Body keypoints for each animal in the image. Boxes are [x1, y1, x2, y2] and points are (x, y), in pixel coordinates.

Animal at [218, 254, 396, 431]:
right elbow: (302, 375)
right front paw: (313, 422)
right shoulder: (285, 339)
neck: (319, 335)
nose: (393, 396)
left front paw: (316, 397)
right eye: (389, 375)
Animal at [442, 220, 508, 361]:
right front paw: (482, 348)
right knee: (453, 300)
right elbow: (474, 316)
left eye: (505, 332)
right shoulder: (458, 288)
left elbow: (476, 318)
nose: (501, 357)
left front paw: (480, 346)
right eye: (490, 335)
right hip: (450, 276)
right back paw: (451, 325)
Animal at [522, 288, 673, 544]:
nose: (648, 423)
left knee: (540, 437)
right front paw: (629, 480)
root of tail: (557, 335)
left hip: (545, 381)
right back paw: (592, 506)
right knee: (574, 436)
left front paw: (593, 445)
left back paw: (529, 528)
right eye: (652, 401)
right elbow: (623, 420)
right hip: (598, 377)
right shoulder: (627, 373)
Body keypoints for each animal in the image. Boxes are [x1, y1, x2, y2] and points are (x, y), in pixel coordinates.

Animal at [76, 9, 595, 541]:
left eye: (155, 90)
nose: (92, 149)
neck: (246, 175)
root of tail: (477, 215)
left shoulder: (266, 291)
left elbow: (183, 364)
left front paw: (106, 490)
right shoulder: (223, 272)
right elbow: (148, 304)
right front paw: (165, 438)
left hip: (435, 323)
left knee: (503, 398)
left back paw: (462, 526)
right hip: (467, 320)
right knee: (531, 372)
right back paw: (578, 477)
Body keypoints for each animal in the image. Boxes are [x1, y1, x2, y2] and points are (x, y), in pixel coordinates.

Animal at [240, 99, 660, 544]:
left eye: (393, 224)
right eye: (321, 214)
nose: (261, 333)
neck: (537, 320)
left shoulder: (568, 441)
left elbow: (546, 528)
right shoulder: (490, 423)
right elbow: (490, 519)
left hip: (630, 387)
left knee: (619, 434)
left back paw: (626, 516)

········

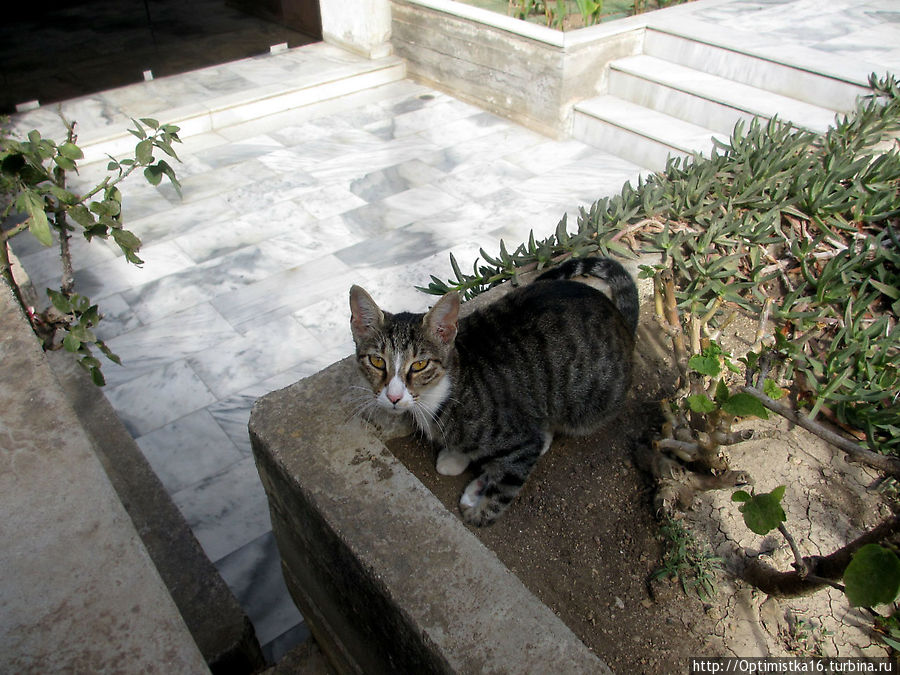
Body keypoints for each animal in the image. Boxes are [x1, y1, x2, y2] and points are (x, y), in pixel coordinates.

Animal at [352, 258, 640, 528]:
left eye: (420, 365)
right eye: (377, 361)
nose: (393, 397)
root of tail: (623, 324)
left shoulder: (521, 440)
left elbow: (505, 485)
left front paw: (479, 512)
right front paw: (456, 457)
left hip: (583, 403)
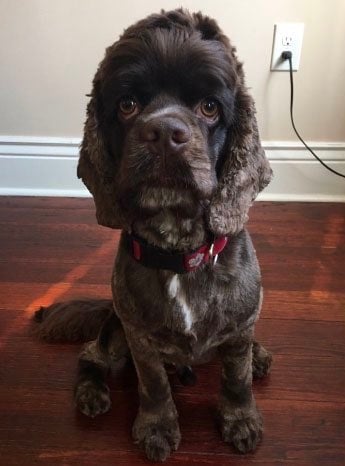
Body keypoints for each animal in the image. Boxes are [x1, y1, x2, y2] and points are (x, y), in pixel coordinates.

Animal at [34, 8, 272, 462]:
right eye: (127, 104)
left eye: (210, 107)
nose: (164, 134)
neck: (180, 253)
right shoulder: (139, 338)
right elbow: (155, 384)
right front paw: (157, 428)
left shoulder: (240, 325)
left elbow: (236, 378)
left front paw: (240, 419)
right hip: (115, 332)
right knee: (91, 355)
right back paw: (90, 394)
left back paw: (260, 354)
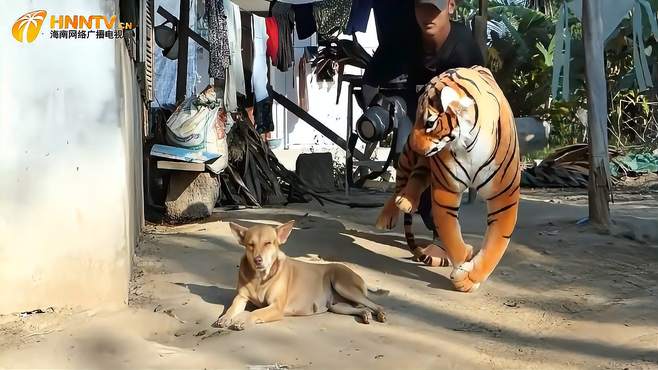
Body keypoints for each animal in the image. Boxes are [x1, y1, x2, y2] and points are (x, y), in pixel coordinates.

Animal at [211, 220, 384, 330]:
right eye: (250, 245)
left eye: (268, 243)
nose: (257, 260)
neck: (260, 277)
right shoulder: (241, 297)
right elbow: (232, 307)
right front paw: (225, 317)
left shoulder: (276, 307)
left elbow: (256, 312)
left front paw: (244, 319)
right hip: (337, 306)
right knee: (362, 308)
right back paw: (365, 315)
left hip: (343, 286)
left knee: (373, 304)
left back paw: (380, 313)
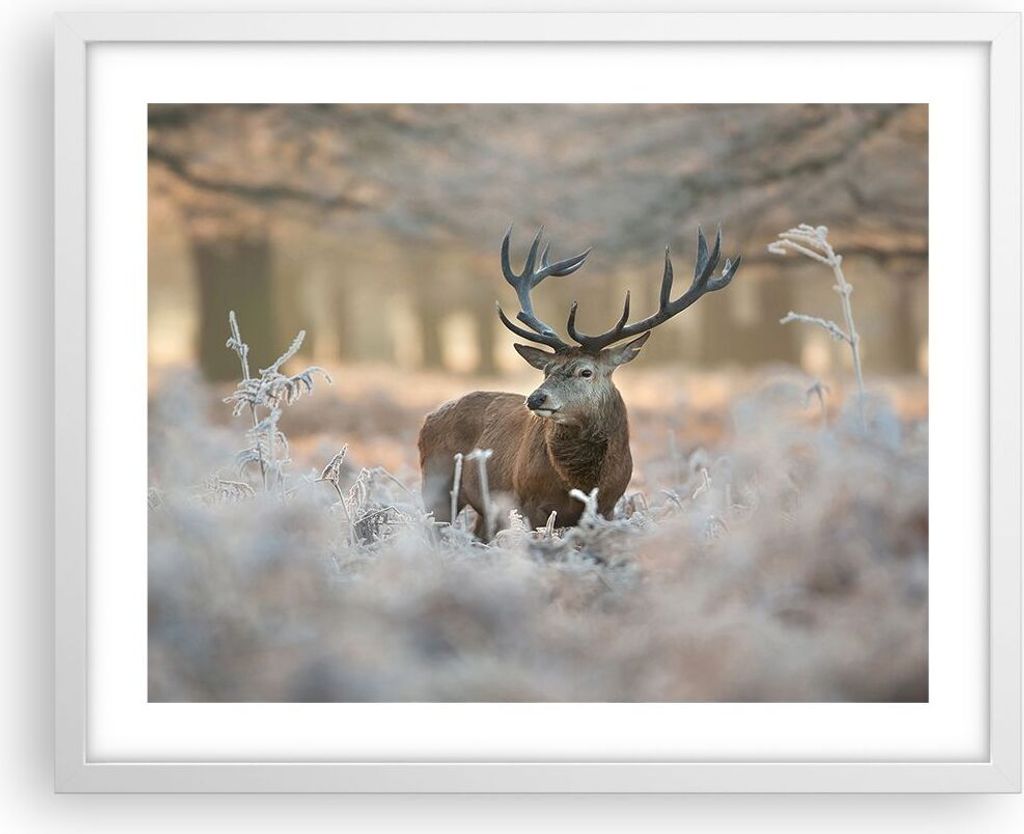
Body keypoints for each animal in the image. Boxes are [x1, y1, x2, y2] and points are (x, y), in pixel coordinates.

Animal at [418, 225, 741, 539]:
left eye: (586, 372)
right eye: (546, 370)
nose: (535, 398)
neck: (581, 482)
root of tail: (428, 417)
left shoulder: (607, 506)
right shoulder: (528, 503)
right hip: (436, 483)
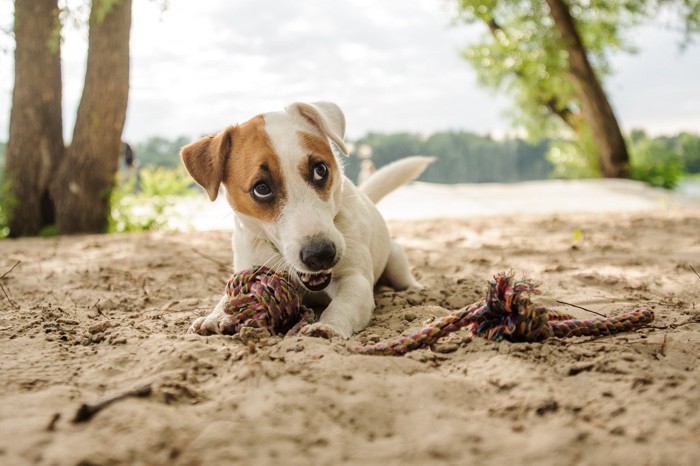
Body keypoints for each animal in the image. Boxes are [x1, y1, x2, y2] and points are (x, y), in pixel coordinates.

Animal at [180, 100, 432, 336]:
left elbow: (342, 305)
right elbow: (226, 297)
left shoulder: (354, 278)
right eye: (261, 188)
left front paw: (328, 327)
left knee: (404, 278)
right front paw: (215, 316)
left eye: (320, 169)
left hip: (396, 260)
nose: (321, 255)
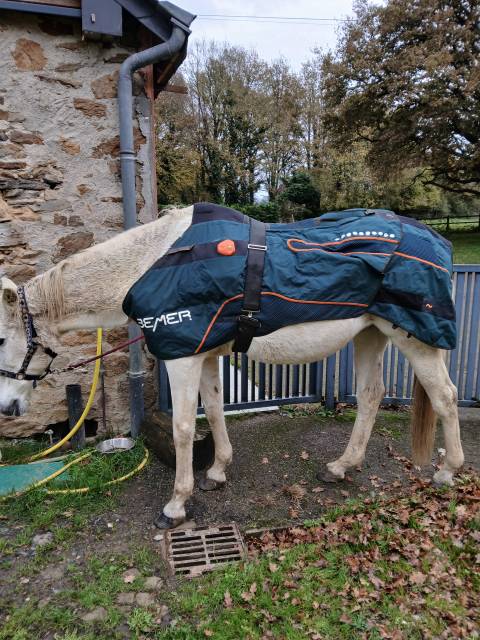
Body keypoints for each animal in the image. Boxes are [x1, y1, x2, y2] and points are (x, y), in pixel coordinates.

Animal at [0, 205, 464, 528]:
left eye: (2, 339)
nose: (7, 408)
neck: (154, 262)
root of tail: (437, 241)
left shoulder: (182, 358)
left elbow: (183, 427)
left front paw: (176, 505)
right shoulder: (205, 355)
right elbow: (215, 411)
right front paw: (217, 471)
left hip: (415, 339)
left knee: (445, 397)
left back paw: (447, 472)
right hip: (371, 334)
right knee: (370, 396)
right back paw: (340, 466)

········

■ What the task asks ■
A clean copy is needed of the lines in the listing above from the one with "right shoulder: (241, 297)" through the one with "left knee: (445, 397)", exact in every word and free of pictures.

■ Result of this exercise ■
right shoulder: (241, 297)
right elbow: (232, 307)
right front paw: (225, 317)
left shoulder: (276, 307)
left elbow: (256, 312)
left front paw: (244, 319)
right hip: (337, 306)
right knee: (362, 308)
right back paw: (365, 315)
left hip: (343, 286)
left knee: (373, 304)
left back paw: (380, 313)
Body keypoints for each animal in the image. Boxes are [x1, y1, x2, y2] and points are (x, y), in pixel coordinates.

Animal at [418, 225, 741, 539]:
left eye: (586, 372)
right eye: (546, 370)
nose: (535, 398)
neck: (581, 482)
root of tail: (428, 417)
left shoulder: (607, 506)
right shoulder: (528, 503)
right hip: (436, 483)
Body keypoints for each animal in the image. Boxes are [x1, y1, x2, y2] and points are (x, y), in pixel coordinates.

Animal at [180, 100, 432, 336]:
left elbow: (342, 305)
right elbow: (226, 297)
left shoulder: (354, 278)
right eye: (261, 188)
left front paw: (328, 327)
left knee: (404, 278)
right front paw: (215, 316)
left eye: (320, 169)
left hip: (396, 260)
nose: (321, 255)
Body keypoints for each animal in the image. Boxes are [x1, y1, x2, y2] and points are (x, y), in pixel coordinates.

Animal at [0, 205, 464, 528]:
left eye: (2, 339)
nose: (7, 408)
neck: (154, 262)
root of tail: (437, 241)
left shoulder: (182, 358)
left elbow: (183, 427)
left front paw: (176, 505)
right shoulder: (205, 355)
right elbow: (215, 411)
right front paw: (217, 471)
left hip: (415, 339)
left knee: (445, 397)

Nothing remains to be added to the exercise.